* **Problem**
Every record that follows should be written out again without any change.

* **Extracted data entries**
* * *
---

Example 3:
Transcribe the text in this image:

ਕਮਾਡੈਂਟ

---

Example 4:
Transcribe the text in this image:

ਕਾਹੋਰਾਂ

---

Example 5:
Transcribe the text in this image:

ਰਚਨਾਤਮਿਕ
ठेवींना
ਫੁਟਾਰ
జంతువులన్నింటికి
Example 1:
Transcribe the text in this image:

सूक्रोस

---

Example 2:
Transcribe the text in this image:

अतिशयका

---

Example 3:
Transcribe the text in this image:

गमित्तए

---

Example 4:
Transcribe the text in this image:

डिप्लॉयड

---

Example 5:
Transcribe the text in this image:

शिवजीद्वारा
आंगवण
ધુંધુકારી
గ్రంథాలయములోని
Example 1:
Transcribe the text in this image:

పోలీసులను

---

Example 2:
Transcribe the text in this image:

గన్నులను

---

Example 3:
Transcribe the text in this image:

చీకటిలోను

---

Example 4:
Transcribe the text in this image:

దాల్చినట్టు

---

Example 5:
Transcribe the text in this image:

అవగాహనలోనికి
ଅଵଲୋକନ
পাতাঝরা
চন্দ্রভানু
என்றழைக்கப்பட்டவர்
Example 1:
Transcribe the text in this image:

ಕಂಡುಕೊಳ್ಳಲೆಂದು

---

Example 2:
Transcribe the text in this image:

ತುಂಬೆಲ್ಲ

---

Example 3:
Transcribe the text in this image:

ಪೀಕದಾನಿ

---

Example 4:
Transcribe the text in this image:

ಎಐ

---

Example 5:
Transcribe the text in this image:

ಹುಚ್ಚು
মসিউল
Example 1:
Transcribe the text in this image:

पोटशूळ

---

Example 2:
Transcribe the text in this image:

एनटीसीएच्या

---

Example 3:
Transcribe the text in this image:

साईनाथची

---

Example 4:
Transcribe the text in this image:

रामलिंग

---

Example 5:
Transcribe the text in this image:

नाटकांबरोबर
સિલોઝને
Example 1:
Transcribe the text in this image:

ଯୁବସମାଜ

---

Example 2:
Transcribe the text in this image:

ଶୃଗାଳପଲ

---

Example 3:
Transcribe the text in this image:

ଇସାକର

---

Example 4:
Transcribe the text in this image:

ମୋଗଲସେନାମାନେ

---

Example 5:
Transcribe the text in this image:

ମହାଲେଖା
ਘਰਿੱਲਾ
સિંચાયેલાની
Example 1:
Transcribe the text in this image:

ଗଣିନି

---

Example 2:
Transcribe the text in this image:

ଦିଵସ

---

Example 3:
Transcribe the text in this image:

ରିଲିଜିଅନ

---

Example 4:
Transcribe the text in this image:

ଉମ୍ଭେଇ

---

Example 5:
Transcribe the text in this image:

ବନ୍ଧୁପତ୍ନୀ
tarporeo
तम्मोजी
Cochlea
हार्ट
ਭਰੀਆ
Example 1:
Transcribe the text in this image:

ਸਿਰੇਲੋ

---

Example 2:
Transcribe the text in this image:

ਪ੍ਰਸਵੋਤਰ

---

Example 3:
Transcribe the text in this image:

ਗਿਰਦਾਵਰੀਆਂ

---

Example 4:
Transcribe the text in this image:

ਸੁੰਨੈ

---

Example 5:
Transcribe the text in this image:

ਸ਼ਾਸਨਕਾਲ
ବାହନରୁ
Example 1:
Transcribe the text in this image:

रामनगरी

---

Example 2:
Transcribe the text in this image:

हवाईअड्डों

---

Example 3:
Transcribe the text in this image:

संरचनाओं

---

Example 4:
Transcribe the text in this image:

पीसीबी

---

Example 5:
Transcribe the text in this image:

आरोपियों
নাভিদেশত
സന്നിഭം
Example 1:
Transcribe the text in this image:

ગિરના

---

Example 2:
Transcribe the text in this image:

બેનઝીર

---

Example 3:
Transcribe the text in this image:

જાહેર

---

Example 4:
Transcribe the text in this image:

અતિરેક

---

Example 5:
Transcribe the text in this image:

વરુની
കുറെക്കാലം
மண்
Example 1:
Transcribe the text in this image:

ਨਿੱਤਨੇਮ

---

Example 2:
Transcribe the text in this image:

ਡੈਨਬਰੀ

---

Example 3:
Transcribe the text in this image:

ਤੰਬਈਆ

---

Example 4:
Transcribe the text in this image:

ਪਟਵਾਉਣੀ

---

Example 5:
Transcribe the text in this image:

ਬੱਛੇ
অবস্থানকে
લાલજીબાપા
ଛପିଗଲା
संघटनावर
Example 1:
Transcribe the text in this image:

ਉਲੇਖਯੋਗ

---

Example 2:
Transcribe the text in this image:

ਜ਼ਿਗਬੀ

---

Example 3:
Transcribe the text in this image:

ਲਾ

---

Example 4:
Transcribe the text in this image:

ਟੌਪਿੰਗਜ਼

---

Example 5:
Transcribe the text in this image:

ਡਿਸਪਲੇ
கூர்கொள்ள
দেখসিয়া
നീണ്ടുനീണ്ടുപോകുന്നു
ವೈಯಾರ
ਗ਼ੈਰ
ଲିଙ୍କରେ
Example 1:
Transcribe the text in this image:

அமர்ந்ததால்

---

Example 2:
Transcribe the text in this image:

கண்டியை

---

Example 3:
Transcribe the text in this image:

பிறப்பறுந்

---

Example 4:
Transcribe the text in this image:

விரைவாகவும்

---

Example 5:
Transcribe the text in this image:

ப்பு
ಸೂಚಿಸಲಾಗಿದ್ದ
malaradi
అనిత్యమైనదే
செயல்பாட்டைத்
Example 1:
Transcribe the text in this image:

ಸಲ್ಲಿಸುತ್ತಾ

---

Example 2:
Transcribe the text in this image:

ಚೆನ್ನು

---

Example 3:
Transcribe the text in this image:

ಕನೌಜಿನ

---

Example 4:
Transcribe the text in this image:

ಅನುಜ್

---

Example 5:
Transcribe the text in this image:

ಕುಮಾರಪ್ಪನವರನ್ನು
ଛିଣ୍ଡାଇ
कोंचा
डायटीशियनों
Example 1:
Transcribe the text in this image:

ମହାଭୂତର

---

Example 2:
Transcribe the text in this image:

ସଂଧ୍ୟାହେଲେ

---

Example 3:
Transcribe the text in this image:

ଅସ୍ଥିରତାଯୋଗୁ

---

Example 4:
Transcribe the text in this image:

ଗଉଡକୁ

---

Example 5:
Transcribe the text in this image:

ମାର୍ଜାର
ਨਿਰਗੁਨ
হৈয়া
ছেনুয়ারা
* * *
* **Task result**
---

Example 3:
Transcribe the text in this image:

ਕਮਾਡੈਂਟ

---

Example 4:
Transcribe the text in this image:

ਕਾਹੋਰਾਂ

---

Example 5:
Transcribe the text in this image:

ਰਚਨਾਤਮਿਕ
ठेवींना
ਫੁਟਾਰ
జంతువులన్నింటికి
Example 1:
Transcribe the text in this image:

सूक्रोस

---

Example 2:
Transcribe the text in this image:

अतिशयका

---

Example 3:
Transcribe the text in this image:

गमित्तए

---

Example 4:
Transcribe the text in this image:

डिप्लॉयड

---

Example 5:
Transcribe the text in this image:

शिवजीद्वारा
आंगवण
ધુંધુકારી
గ్రంథాలయములోని
Example 1:
Transcribe the text in this image:

పోలీసులను

---

Example 2:
Transcribe the text in this image:

గన్నులను

---

Example 3:
Transcribe the text in this image:

చీకటిలోను

---

Example 4:
Transcribe the text in this image:

దాల్చినట్టు

---

Example 5:
Transcribe the text in this image:

అవగాహనలోనికి
ଅଵଲୋକନ
পাতাঝরা
চন্দ্রভানু
என்றழைக்கப்பட்டவர்
Example 1:
Transcribe the text in this image:

ಕಂಡುಕೊಳ್ಳಲೆಂದು

---

Example 2:
Transcribe the text in this image:

ತುಂಬೆಲ್ಲ

---

Example 3:
Transcribe the text in this image:

ಪೀಕದಾನಿ

---

Example 4:
Transcribe the text in this image:

ಎಐ

---

Example 5:
Transcribe the text in this image:

ಹುಚ್ಚು
মসিউল
Example 1:
Transcribe the text in this image:

पोटशूळ

---

Example 2:
Transcribe the text in this image:

एनटीसीएच्या

---

Example 3:
Transcribe the text in this image:

साईनाथची

---

Example 4:
Transcribe the text in this image:

रामलिंग

---

Example 5:
Transcribe the text in this image:

नाटकांबरोबर
સિલોઝને
Example 1:
Transcribe the text in this image:

ଯୁବସମାଜ

---

Example 2:
Transcribe the text in this image:

ଶୃଗାଳପଲ

---

Example 3:
Transcribe the text in this image:

ଇସାକର

---

Example 4:
Transcribe the text in this image:

ମୋଗଲସେନାମାନେ

---

Example 5:
Transcribe the text in this image:

ମହାଲେଖା
ਘਰਿੱਲਾ
સિંચાયેલાની
Example 1:
Transcribe the text in this image:

ଗଣିନି

---

Example 2:
Transcribe the text in this image:

ଦିଵସ

---

Example 3:
Transcribe the text in this image:

ରିଲିଜିଅନ

---

Example 4:
Transcribe the text in this image:

ଉମ୍ଭେଇ

---

Example 5:
Transcribe the text in this image:

ବନ୍ଧୁପତ୍ନୀ
tarporeo
तम्मोजी
Cochlea
हार्ट
ਭਰੀਆ
Example 1:
Transcribe the text in this image:

ਸਿਰੇਲੋ

---

Example 2:
Transcribe the text in this image:

ਪ੍ਰਸਵੋਤਰ

---

Example 3:
Transcribe the text in this image:

ਗਿਰਦਾਵਰੀਆਂ

---

Example 4:
Transcribe the text in this image:

ਸੁੰਨੈ

---

Example 5:
Transcribe the text in this image:

ਸ਼ਾਸਨਕਾਲ
ବାହନରୁ
Example 1:
Transcribe the text in this image:

रामनगरी

---

Example 2:
Transcribe the text in this image:

हवाईअड्डों

---

Example 3:
Transcribe the text in this image:

संरचनाओं

---

Example 4:
Transcribe the text in this image:

पीसीबी

---

Example 5:
Transcribe the text in this image:

आरोपियों
নাভিদেশত
സന്നിഭം
Example 1:
Transcribe the text in this image:

ગિરના

---

Example 2:
Transcribe the text in this image:

બેનઝીર

---

Example 3:
Transcribe the text in this image:

જાહેર

---

Example 4:
Transcribe the text in this image:

અતિરેક

---

Example 5:
Transcribe the text in this image:

વરુની
കുറെക്കാലം
மண்
Example 1:
Transcribe the text in this image:

ਨਿੱਤਨੇਮ

---

Example 2:
Transcribe the text in this image:

ਡੈਨਬਰੀ

---

Example 3:
Transcribe the text in this image:

ਤੰਬਈਆ

---

Example 4:
Transcribe the text in this image:

ਪਟਵਾਉਣੀ

---

Example 5:
Transcribe the text in this image:

ਬੱਛੇ
অবস্থানকে
લાલજીબાપા
ଛପିଗଲା
संघटनावर
Example 1:
Transcribe the text in this image:

ਉਲੇਖਯੋਗ

---

Example 2:
Transcribe the text in this image:

ਜ਼ਿਗਬੀ

---

Example 3:
Transcribe the text in this image:

ਲਾ

---

Example 4:
Transcribe the text in this image:

ਟੌਪਿੰਗਜ਼

---

Example 5:
Transcribe the text in this image:

ਡਿਸਪਲੇ
கூர்கொள்ள
দেখসিয়া
നീണ്ടുനീണ്ടുപോകുന്നു
ವೈಯಾರ
ਗ਼ੈਰ
ଲିଙ୍କରେ
Example 1:
Transcribe the text in this image:

அமர்ந்ததால்

---

Example 2:
Transcribe the text in this image:

கண்டியை

---

Example 3:
Transcribe the text in this image:

பிறப்பறுந்

---

Example 4:
Transcribe the text in this image:

விரைவாகவும்

---

Example 5:
Transcribe the text in this image:

ப்பு
ಸೂಚಿಸಲಾಗಿದ್ದ
malaradi
అనిత్యమైనదే
செயல்பாட்டைத்
Example 1:
Transcribe the text in this image:

ಸಲ್ಲಿಸುತ್ತಾ

---

Example 2:
Transcribe the text in this image:

ಚೆನ್ನು

---

Example 3:
Transcribe the text in this image:

ಕನೌಜಿನ

---

Example 4:
Transcribe the text in this image:

ಅನುಜ್

---

Example 5:
Transcribe the text in this image:

ಕುಮಾರಪ್ಪನವರನ್ನು
ଛିଣ୍ଡାଇ
कोंचा
डायटीशियनों
Example 1:
Transcribe the text in this image:

ମହାଭୂତର

---

Example 2:
Transcribe the text in this image:

ସଂଧ୍ୟାହେଲେ

---

Example 3:
Transcribe the text in this image:

ଅସ୍ଥିରତାଯୋଗୁ

---

Example 4:
Transcribe the text in this image:

ଗଉଡକୁ

---

Example 5:
Transcribe the text in this image:

ମାର୍ଜାର
ਨਿਰਗੁਨ
হৈয়া
ছেনুয়ারা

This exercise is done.